O IPCA superou 10% e reforça quadro de juro alto em 2022, enquanto o nível de reservatórios melhora. Estas são algumas das manchetes que permeiam o noticiário do dia.
De acordo com o Valor Econômico, em relação à inflação, trata-se do nível mais alto desde os 10,67% de 2015, terceiro maior desde 2000, e muito superior à meta perseguida pelo Banco Central, de 3,75%.
Também informa que o frete marítimo se mantém em nível recorde, e a Covax prevê cobertura de 40% neste ano.
Por fim, elenca que a escassez de testes ameaça Brasil.
O Globo destaca que segundo a OMS, a ômicron deve infectar mais da metade dos europeus em 2 meses. Isso porque a média de casos na região triplicou. O mundo registra recorde de contágios em um dia.
No Brasil, elencou, desfalques por Covid já impactam a Saúde, e a inflação em 2021 foi de 10,06%, a maior desde 2015.
O Estadão informa que após maior inflação em 6 anos, novo estouro da meta é previsto. O IPCA de 2021 foi de 10,06%, puxado por combustível, gás e energia.
Em relação às chuvas, o nível de reservatórios melhora, mas não alivia conta de luz.
Também elenca que nova onda de covid fecha agências bancárias em pelo menos 4 Estados.
Já a Folha de São Paulo informa que a inflação de 2021 fecha acima de 10%, a maior desde Dilma. Assim, com índice de 10,06%, mais alto de 2015, estoura a meta e reflete choque de preços na pandemia.

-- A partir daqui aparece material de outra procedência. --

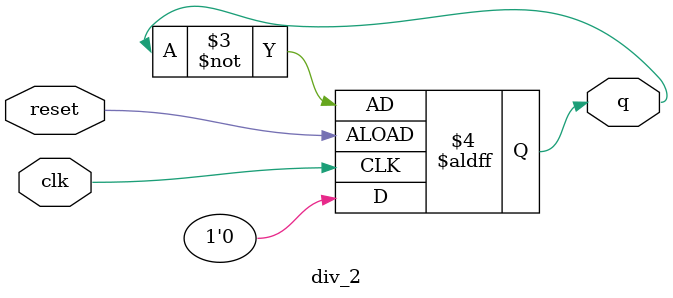
<source format=v>
module div_2 (q,clk,reset); //   Êä³öq£¬ÊäÈëÊ±ÖÓCLK£¬Í¬²½¸´Î»ÐÅºÅRESET.
    output q;
    input reset;
    input clk;
    reg q;
    always @ (posedge clk or posedge reset)
    if (reset==0)
      q<=1'b0; // ¸´Î»ÖÃÁã
      else
      q<=~q; // ·ñÔòqÐÅºÅ·­×ª
endmodule


</source>
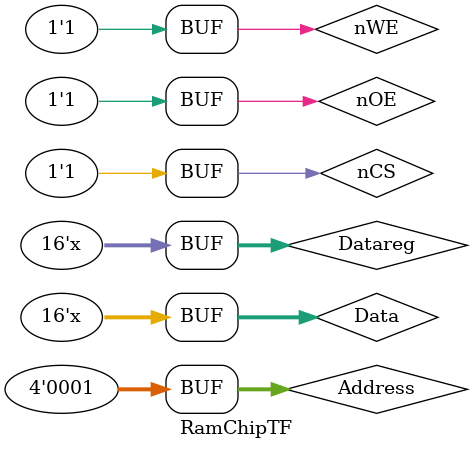
<source format=v>

`timescale 1ns/1ns

module RamChipTF;

  parameter AddressSize = 4;
  parameter WordSize    = 16;

  parameter Tsetup      = 5;
  parameter Thold       = 3;
  parameter Tpulse      = 2;
  parameter Tbetween    = 5;     // Delay between consecutive cycles

  // Connections to memory model
  //
  reg  [AddressSize-1:0] Address;
  wire [WordSize-1:0]    Data;
  reg                    nCS, nWE, nOE;

  // Signal Data is connected to an inout port, and must be a net.
  // In order to drive it from within procedural code, we need an
  // auxiliary variable to hold the value our test fixture is
  // trying to drive on to Data.  We then copy Datareg on to Data
  // using a continuous assign.
  //
  reg  [WordSize-1:0]    Datareg;
  //
  assign Data = Datareg;


  // Instance of memory model
  //
  RamChip #(AddressSize, WordSize) Chip (Address, Data, nCS, nWE, nOE);


  initial
  begin

    // Write 'haaaa to address 0

            Address = 0;
            Datareg = 16'haaaa;
            nWE = 1;
            nOE = 1;
            nCS = 0;
    #Tsetup nWE = 0;
    #Tpulse nWE = 1;
    #Thold  Datareg = {WordSize{1'bZ}};
            nCS = 1;

    #Tbetween;

    // Write 'h5555 to address 1

            Address = 1;
            Datareg = 16'h5555;
            nWE = 1;
            nOE = 1;
            nCS = 0;
    #Tsetup nWE = 0;
    #Tpulse nWE = 1;
    #Thold  Datareg = {WordSize{1'bZ}};
            nCS = 1;

    #Tbetween;

    // Read from address 0

            Address = 0;
            Datareg = {WordSize{1'bZ}};
            nWE = 1;
            nOE = 1;
            nCS = 0;
    #Tsetup nOE = 0;
    #Tpulse if ( Data !== 16'haaaa )
              $display ("Failed to read correct data from address 0");
            nOE = 1;
    #Thold nCS = 1;

    #Tbetween;

    // Read from address 1

            Address = 1;
            Datareg = {WordSize{1'bZ}};
            nWE = 1;
            nOE = 1;
            nCS = 0;
    #Tsetup nOE = 0;
    #Tpulse if ( Data !== 16'h5555 )
              $display ("Failed to read correct data from address 0");
            nOE = 1;
    #Thold nCS = 1;
  end

endmodule

</source>
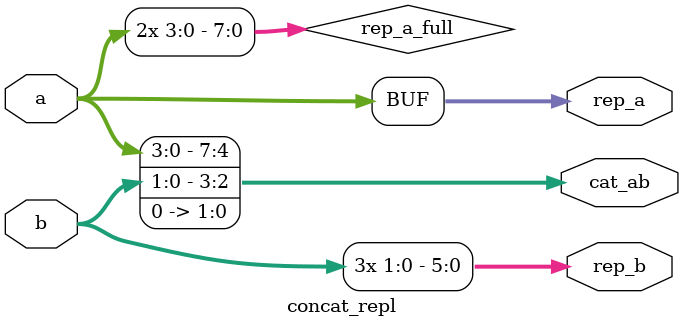
<source format=sv>


module concat_repl (
    input  wire [3:0]  a,
    input  wire [1:0]  b,
    output wire [7:0]  cat_ab,
    output wire [3:0]  rep_a,
    output wire [5:0]  rep_b
);
    // Concatenate a[3:0], b[1:0], and two zeros -> 8 bits
    assign cat_ab = { a, b, 2'b00 };

    // Replicate a twice → 8 bits, then take lower 4 bits
    wire [7:0] rep_a_full = { a, a };
    assign rep_a = rep_a_full[3:0];

    // Replicate b three times → 6 bits
    assign rep_b = { b, b, b };
endmodule

</source>
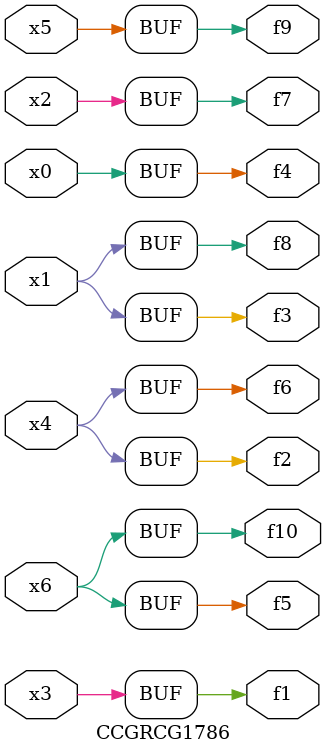
<source format=v>
module CCGRCG1786(
	input x0, x1, x2, x3, x4, x5, x6,
	output f1, f2, f3, f4, f5, f6, f7, f8, f9, f10
);
	assign f1 = x3;
	assign f2 = x4;
	assign f3 = x1;
	assign f4 = x0;
	assign f5 = x6;
	assign f6 = x4;
	assign f7 = x2;
	assign f8 = x1;
	assign f9 = x5;
	assign f10 = x6;
endmodule

</source>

Em relação à pandemia, elenca que internações diárias em UTI por Covid em SP sobem 91%.

Internacional
Conforme noticiado pelo Euqueroinvestir.com mais cedo, os investidores iniciam o dia atentos aos dados de inflação que serão divulgados nas próximas horas nos Estados Unidos e, assim, tentar antecipar algum movimento do Federal Reserve (Fed).
Para se ter ideia, o mercado espera que uma medida-chave dos preços ao consumidor mostre que a inflação ao nível do consumidor disparou em dezembro, o salto mais forte nos preços desde o início dos anos 1980.
Também espera que o índice de preços ao consumidor tenha subido 0,4% em dezembro e 7% na comparação anual, segundo a Dow Jones.
Presidente do Fed, Jerome Powell disse ontem que a economia está saudável o suficiente e precisa de uma política monetária mais apertada, o que provavelmente implicará em aumentos de juros, redução das compras de ativos e um balanço menor.